# Scraping Elsevier Metadata

This notebook is used for pulling metadata from articles via Scopus' literature search. It can technically be used to scrape abstracts from anywhere within Scopus' database, but we've specifically limited it to Elsevier journals as that is the only journal that we have access to the fulltext options from. Specifically, this sets up a way to pull PII identification numbers automatically.

To manually test queries, go to https://www.scopus.com/search/form.uri?display=advanced

Elsevier maintains a list of all journals in a single excel spreadsheet. The link to that elsevier active journals link: https://www.elsevier.com/__data/promis_misc/sd-content/journals/jnlactivesubject.xls

The whole of this scraping tool centers around `pybliometrics`, a prebuilt scraping package that interacts with the quirks of Scopus. 

In [2]:
import pybliometrics
from pybliometrics.scopus import ScopusSearch
from pybliometrics.scopus.exception import Scopus429Error
import pandas as pd
import numpy as np
from sklearn.utils import shuffle
import os
import multiprocessing
from os import system, name
import json
import time
from IPython.display import clear_output
from pybliometrics.scopus import config

In order to use `pybliometrics`, you have to set up a config file on your computer. The best way to do that is to just use the built in command, `pybliometrics.scopus.utils.create_config()`. It will prompt you to enter an API key, so make sure you have one at the ready before you run this command. You can get one easily from https://dev.elsevier.com/documentation/SCOPUSSearchAPI.wadl with a quick registration. 

In [31]:
#In addition to imports, the first time we ever run pybliometrics we need to config pybliometrics
#My API key: 646199a6755da12c28f3fdfe59bbfe55
#pybliometrics.scopus.utils.create_config()

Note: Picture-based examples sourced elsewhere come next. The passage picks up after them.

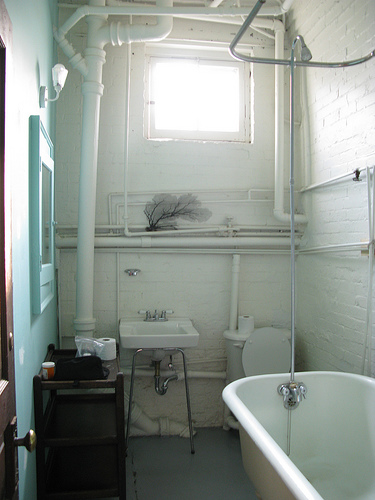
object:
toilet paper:
[96, 337, 117, 361]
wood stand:
[31, 342, 125, 498]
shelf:
[33, 346, 127, 499]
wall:
[13, 203, 24, 222]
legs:
[126, 348, 195, 455]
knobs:
[164, 310, 175, 319]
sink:
[117, 309, 200, 348]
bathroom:
[2, 0, 371, 495]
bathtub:
[222, 365, 374, 498]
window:
[146, 57, 243, 141]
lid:
[241, 326, 292, 376]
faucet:
[275, 381, 310, 412]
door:
[0, 35, 36, 496]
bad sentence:
[124, 452, 147, 467]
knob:
[14, 429, 38, 452]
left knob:
[137, 308, 151, 319]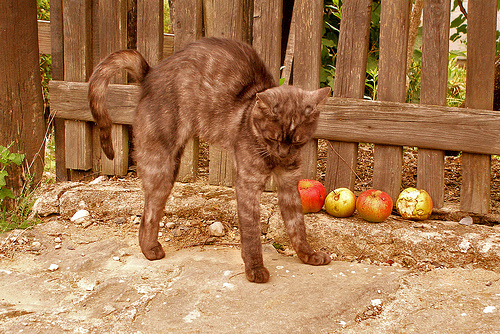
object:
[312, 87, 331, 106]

Please enter your API Key, obtained from http://dev.elsevier.com/myapikey.html: 
 646199a6755da12c28f3fdfe59bbfe55
API Keys are sufficient for most users.  If you have to use Authtoken authentication, please enter the token, otherwise press Enter: 
 


Configuration file successfully created at C:\Users\Jonathan/.scopus/config.ini


You should note the above filepath location, as it's important to have this filepath for later function calls. 

In [3]:
#Note your config path for pybliometrics: C:\Users\Jonathan/.scopus/config.ini

### Let's get into it - Time to walk through the algorithm!

List of things by which the algorithm will parse searches:

1. Year
2. Journal
3. Keyword search

So, we'll have to select a set of these parameters to fine-tune our search to get articles that'll be useful to us. 

One of the first quick parameters that will help is to filter down the number of journals that we'll be searching through, and then organize them into a dataframe so we can continue to work through the data in later methods.

We'll first go through all the methods that we have, then we'll show you exactly how to use the methods with some examples.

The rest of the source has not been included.